Allele-specific expression in the brain links genetic risk and cortical thinning in psychiatric disorders
摘要
Allele-specific expression (ASE), where genetic variants exert dynamic control over gene expression, is not well studied in major psychiatric disorders. Here, we used transcriptome analysis in postmortem brain to identify genes with ASE, quantify differences in ASE in Schizophrenia (SCZ), Bipolar Disorder (BD), and Major Depressive Disorder (MDD), and explore regional relationships between differential ASE (dASE) and cortical thickness. Genome-wide analysis of ASE was performed by comparing RNA-sequencing read ratios of parental alleles in subgenual anterior cingulate cortex (sgACC) from 185 individuals with SCZ, BD, MDD, or no psychiatric disorder. ASE was detected by read-back phasing using phASER. dASE between cases and controls was performed using ASEP, a mixed model that accounts for sample information and correlation among SNPs. Heritability enrichment was calculated using linkage disequilibrium score regression. The Allen human brain atlas was used to map regional expression of dASE genes, which were compared with regional neuroanatomical changes reported in psychiatric patients. Of all 11,234 genes considered, 27% showed ASE at FDR < 0.05. Partitioned heritability analysis showed that ASE SNPs accounted for 13–16% of the heritability of MDD, BD and SCZ (enrichment p < 0.001). ASE SNPs significantly (p < 0.001) overlapped with GWAS variants in SCZ (odds ratio (OR) = 3.15), BD (OR = 2) and MDD (OR = 1.52). At FDR < 0.05, 1871 genes showed dASE in one or more diagnostic groups. These genes were enriched for regions with neuropsychiatric copy number variants (CNVs) and for several brain-relevant functional categories, especially those related to synapses.
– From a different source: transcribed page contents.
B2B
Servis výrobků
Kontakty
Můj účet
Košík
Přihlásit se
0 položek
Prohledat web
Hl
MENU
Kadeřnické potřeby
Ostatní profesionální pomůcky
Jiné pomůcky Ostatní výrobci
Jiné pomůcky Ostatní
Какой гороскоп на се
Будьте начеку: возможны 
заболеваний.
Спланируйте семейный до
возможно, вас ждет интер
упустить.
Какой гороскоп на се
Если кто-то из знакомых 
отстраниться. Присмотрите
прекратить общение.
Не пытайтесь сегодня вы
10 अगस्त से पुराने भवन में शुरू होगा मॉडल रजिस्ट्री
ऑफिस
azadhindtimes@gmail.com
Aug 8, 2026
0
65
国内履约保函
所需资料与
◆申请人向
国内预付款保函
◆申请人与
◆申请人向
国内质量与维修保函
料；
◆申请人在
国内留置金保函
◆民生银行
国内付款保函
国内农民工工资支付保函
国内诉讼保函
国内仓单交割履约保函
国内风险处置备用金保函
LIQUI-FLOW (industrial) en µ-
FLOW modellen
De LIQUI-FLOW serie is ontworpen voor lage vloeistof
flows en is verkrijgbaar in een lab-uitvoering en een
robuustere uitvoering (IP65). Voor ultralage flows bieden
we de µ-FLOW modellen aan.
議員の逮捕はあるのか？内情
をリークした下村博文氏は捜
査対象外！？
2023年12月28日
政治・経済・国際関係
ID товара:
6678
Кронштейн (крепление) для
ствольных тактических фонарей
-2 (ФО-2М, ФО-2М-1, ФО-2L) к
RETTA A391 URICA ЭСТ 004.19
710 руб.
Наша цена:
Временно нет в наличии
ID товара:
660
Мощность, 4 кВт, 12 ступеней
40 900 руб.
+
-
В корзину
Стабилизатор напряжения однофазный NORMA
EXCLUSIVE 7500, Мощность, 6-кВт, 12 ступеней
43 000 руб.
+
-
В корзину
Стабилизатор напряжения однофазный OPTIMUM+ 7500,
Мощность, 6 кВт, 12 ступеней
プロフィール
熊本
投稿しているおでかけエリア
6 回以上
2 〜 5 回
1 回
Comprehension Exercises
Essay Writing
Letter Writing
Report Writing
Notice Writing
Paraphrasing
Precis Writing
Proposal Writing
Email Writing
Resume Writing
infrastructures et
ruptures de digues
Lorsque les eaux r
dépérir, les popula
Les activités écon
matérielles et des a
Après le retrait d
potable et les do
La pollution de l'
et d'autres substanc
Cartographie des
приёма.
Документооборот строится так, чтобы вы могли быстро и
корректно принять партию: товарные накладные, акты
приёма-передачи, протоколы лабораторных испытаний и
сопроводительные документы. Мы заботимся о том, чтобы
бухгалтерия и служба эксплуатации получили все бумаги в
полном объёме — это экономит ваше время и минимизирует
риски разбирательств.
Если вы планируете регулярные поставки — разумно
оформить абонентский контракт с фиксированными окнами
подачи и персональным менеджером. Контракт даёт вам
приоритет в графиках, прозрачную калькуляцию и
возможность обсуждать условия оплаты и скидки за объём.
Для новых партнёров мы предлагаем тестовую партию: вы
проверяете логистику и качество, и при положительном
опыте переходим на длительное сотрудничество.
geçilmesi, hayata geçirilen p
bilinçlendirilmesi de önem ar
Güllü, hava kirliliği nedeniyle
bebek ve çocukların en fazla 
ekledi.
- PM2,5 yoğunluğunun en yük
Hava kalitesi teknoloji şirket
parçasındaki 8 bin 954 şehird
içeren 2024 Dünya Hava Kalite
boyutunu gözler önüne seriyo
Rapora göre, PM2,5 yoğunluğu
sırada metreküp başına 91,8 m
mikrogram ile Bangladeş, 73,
Expression of genes with dASE was increased in brain regions previously reported to show cortical thinning in patients with psychiatric disorders. This is the first study to explore the role of ASE in 3 major adult psychiatric disorders. We show that ASE is widespread in sgACC, that ASE SNPs contribute disproportionately to psychiatric disease heritability, dASE genes cluster in genomic regions with known neuropsychiatric CNVs and are most highly expressed in brain regions reported to show cortical thinning in psychiatric patients. Taken together, these findings highlight the importance of ASE in psychiatric disease risk and suggest that dysregulation of gene expression contributes to thinning of the cerebral cortex associated with psychiatric disorders.